Within hours, terrorism quickly took over as the most plausible explanation as it emerged at least two passengers were travelling on passports stolen in Thailand. For Scots, the memory of the Lockerbie bombing was surely conjured up amid the terrifying prospect that the Boeing 777 might have been blown up in mid-air.

Yet no trace of wreckage could be found below the aircraft's last known position over the South China Sea, while the scale of black market trade in fake passports in the region - some 10,000 passports are reported stolen in Thailand alone each year - put the detail into context.

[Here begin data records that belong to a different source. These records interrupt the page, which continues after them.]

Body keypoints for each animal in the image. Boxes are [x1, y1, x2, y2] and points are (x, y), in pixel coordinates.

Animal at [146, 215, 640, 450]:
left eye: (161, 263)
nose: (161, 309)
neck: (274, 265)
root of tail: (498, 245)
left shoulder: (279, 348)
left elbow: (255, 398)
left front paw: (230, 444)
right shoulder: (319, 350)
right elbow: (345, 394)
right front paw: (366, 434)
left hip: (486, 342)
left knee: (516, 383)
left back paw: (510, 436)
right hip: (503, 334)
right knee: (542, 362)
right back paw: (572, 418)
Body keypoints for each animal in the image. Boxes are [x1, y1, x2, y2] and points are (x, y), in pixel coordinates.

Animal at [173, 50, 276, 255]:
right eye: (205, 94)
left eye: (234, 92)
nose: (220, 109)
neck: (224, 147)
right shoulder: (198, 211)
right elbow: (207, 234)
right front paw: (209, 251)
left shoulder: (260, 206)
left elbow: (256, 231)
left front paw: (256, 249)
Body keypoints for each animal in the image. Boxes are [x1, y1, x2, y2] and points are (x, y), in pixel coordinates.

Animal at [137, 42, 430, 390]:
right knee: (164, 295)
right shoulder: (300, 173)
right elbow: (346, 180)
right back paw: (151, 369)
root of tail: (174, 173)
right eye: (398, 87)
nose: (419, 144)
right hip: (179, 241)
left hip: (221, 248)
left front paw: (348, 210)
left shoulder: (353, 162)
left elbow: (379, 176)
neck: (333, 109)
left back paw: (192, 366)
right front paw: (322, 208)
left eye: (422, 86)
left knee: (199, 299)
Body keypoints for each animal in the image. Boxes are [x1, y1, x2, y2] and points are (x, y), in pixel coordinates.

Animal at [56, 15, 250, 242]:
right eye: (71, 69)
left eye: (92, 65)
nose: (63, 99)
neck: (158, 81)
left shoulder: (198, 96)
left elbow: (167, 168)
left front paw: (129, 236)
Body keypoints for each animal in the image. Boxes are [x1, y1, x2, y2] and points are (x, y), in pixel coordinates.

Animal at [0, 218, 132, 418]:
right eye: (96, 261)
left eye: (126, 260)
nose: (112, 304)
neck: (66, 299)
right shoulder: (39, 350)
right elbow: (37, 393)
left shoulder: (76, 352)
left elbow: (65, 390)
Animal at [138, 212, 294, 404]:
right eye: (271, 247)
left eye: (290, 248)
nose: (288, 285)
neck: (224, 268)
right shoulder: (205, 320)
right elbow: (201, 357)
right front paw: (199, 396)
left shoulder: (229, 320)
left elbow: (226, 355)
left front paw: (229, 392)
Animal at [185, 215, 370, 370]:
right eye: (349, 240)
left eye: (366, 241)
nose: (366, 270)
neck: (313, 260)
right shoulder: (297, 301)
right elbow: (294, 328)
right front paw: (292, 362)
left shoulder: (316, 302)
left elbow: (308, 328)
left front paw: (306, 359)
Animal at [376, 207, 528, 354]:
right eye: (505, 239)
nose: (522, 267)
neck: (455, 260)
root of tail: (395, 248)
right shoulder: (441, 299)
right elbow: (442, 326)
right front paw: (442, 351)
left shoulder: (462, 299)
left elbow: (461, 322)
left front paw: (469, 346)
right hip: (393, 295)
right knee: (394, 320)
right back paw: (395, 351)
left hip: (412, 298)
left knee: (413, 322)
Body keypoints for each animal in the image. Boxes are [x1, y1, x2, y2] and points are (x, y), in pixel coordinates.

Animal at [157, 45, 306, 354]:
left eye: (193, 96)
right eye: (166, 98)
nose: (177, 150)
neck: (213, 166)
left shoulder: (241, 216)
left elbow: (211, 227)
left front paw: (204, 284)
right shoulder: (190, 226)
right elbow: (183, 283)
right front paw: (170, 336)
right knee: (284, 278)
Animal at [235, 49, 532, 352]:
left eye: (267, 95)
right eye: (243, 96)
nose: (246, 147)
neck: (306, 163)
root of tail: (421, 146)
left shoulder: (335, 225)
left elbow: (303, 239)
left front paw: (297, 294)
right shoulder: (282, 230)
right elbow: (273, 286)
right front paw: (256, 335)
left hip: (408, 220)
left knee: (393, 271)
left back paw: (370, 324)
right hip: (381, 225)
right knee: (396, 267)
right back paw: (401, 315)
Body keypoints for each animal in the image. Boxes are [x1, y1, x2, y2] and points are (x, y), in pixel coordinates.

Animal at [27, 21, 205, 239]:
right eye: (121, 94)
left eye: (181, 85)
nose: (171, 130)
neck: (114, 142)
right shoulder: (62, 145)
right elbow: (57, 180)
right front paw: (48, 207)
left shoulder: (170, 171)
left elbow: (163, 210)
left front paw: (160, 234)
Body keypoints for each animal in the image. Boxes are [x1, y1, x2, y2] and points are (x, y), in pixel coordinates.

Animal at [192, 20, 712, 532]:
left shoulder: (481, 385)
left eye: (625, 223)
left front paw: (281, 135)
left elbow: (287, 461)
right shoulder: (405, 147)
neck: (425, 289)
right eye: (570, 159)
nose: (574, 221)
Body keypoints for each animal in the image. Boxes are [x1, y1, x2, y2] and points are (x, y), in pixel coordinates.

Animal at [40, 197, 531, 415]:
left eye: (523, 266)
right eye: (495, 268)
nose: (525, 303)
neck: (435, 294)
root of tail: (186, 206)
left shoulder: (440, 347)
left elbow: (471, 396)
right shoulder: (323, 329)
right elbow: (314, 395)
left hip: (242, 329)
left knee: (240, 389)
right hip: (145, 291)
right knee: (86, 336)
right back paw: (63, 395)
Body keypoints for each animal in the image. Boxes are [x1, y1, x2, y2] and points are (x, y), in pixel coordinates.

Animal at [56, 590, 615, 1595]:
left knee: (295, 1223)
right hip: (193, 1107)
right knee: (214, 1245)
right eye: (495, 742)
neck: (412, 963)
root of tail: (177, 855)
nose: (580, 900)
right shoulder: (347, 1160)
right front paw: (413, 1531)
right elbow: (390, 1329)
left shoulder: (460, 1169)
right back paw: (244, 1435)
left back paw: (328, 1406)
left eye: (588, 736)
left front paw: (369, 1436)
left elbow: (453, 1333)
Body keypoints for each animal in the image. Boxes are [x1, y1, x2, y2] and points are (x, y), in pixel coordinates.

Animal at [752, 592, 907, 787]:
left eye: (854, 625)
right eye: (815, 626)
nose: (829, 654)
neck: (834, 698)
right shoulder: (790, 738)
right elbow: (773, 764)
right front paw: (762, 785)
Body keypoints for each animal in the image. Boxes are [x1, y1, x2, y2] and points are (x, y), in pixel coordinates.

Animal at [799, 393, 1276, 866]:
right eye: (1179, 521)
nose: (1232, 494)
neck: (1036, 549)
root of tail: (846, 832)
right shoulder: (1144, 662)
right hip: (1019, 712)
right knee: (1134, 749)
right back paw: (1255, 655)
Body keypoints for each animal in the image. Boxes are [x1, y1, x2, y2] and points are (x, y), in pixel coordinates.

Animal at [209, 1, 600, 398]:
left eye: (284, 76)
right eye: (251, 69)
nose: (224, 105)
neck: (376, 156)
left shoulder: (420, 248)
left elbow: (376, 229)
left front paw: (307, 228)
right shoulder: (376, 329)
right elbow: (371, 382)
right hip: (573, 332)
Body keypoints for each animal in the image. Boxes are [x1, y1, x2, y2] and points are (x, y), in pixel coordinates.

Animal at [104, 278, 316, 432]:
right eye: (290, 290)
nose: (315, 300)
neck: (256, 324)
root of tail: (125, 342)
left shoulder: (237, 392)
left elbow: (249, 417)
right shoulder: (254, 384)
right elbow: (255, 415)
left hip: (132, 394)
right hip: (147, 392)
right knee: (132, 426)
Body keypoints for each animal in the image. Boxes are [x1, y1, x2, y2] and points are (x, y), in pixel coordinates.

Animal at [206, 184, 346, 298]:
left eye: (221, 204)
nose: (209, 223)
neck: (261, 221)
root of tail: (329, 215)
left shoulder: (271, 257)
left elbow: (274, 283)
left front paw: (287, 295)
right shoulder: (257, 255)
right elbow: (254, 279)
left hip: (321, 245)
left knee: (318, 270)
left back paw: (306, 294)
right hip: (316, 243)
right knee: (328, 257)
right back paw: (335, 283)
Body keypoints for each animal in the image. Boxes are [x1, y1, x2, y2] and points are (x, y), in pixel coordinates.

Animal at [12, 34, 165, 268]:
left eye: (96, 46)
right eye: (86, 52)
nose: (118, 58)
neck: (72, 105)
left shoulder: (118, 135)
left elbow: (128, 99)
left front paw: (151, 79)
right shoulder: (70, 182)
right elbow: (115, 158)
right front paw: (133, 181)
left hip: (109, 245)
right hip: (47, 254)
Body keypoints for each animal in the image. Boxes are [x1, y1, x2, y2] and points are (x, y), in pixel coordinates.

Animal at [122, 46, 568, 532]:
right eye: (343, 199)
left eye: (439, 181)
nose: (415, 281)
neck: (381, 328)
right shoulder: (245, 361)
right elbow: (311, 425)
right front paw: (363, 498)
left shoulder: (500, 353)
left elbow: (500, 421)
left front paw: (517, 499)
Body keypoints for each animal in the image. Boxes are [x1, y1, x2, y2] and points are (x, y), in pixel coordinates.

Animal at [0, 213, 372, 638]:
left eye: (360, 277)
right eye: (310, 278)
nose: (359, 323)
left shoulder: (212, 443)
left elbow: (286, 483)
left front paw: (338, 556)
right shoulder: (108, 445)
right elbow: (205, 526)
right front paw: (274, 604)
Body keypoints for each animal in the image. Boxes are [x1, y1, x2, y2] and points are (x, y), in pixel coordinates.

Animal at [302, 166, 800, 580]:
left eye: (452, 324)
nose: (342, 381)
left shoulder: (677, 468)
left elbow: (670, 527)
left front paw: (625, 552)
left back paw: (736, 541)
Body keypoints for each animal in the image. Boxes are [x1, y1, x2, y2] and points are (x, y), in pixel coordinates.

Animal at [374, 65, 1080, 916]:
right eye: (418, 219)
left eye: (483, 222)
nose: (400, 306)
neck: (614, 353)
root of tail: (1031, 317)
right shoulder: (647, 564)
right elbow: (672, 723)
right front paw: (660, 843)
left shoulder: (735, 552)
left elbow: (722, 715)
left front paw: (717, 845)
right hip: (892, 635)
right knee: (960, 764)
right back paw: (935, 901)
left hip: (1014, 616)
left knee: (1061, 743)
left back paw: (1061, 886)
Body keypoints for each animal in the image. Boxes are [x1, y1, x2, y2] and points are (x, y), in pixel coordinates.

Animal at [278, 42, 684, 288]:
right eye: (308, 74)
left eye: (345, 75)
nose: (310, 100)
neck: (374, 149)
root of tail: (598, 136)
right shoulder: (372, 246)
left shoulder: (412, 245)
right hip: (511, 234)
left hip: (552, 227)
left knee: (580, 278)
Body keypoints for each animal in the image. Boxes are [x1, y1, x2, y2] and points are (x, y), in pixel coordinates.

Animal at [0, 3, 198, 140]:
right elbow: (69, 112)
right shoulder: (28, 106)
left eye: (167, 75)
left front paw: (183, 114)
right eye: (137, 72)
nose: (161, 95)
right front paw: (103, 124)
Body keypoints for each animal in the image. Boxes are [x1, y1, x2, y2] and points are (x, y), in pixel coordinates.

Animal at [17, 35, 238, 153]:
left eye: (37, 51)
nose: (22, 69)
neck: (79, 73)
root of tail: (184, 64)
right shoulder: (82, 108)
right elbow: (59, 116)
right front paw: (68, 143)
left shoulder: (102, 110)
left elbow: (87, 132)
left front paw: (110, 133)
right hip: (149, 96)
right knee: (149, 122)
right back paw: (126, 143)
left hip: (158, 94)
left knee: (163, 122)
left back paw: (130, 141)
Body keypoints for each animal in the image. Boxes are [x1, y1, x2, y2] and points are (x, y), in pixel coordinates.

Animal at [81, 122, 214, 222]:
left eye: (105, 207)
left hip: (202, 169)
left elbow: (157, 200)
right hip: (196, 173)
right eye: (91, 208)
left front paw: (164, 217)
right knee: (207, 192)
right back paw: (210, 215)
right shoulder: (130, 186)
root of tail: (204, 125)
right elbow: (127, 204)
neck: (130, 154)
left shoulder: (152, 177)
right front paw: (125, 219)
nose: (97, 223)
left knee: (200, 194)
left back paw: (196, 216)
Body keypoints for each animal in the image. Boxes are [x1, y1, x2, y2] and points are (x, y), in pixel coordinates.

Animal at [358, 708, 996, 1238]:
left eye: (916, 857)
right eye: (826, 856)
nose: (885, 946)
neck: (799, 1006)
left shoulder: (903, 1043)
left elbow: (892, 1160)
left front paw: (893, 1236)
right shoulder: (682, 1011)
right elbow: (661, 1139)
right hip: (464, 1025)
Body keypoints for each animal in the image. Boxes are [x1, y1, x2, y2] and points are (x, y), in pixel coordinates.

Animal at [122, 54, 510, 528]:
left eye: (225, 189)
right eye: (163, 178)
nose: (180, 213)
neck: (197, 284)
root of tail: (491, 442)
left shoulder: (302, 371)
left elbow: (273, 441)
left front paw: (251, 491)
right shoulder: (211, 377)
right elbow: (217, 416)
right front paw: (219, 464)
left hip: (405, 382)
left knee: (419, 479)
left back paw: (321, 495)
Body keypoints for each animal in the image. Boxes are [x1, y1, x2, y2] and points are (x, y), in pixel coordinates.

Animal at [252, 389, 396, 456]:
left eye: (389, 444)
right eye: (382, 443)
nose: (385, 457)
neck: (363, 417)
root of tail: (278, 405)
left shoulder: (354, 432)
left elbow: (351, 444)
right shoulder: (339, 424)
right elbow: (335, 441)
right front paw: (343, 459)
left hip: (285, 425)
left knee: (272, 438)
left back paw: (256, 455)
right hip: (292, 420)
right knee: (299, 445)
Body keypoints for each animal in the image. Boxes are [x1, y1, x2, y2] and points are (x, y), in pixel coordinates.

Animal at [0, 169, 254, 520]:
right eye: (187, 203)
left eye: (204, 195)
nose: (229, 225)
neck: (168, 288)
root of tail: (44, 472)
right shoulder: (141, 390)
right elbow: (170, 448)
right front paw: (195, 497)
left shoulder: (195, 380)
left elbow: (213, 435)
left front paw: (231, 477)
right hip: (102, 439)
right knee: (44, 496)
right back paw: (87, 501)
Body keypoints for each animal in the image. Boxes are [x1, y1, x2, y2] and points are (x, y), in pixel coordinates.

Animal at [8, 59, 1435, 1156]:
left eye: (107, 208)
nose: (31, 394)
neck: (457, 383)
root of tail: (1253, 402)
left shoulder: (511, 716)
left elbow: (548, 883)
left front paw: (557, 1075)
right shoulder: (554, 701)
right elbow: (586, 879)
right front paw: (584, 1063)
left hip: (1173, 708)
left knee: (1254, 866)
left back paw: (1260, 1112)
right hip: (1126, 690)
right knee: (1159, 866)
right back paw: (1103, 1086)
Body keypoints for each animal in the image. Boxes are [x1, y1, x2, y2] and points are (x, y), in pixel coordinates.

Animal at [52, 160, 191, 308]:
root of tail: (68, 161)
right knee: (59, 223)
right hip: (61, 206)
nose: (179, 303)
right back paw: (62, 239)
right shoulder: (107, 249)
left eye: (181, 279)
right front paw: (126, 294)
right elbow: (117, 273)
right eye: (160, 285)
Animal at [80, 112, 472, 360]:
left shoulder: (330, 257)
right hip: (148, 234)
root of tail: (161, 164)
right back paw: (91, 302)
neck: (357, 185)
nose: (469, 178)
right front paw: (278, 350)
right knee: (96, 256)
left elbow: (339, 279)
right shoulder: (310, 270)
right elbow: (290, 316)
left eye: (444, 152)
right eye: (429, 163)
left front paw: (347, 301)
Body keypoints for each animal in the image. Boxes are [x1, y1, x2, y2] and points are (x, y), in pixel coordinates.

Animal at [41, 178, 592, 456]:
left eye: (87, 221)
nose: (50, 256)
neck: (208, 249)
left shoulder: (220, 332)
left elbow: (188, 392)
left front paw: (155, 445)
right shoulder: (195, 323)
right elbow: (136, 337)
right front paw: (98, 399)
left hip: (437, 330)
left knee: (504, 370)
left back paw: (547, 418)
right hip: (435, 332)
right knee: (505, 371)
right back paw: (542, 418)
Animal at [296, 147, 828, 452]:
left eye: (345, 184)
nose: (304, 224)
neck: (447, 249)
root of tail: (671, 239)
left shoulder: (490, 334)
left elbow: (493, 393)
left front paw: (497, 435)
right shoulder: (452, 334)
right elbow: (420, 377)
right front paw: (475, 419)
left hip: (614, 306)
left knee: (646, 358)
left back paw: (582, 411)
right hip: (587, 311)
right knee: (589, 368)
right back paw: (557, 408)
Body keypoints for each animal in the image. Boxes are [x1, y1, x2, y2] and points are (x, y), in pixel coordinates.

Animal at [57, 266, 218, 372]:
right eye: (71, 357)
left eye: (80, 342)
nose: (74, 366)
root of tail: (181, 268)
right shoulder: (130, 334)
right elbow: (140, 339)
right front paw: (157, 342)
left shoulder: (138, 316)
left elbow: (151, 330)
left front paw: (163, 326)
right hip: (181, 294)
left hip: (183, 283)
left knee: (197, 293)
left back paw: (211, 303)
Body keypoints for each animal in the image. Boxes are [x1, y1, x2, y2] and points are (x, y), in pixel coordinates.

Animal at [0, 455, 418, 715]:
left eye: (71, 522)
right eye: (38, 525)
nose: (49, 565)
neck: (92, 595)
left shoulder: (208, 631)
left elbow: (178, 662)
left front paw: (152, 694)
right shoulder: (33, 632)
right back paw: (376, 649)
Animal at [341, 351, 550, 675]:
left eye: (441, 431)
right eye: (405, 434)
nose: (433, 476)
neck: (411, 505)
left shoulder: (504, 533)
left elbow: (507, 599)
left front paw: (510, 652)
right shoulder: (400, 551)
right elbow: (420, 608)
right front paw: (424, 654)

The two passengers, both Iranians, appeared bound for Europe in a bid to claim asylum, a lonely mission mirrored by thousands around the globe each year. Then there were the more bizarre theories: a new Bermuda Triangle perhaps, or a sinister "cloaking" device preventing the plane's detection.

There were 20 Freescale Semiconductor employees on board, executives from a Texas weapons firm specialising in exactly that type of technology. At the weekend, however, the mystery took an abrupt turn west as it emerged that communications systems had been intentionally shutdown and the aircraft flown off-course towards the Indian Ocean in a suspected hijacking. If it was a planned terrorist attack, however, it appears to have failed. Perhaps, like the passengers of United 93 on 9/11, they averted an attack by bringing the plane down. But what could have been the target?

A more prosaic theory put forward by a former pilot this week is that a tyre fire caused the cockpit to fill with smoke minutes after the co-pilot wished ground control goodnight.

Although they cut the electrics and turned back in an attempt to land in Malaysia, the pilots were overcome by fumes and died, leaving the plane to fly on aimlessly for hours on autopilot before eventually running out of fuel crashing into the sea.

Any explanation is better than none, it seems, in what might be the greatest aviation mystery of the 21st century.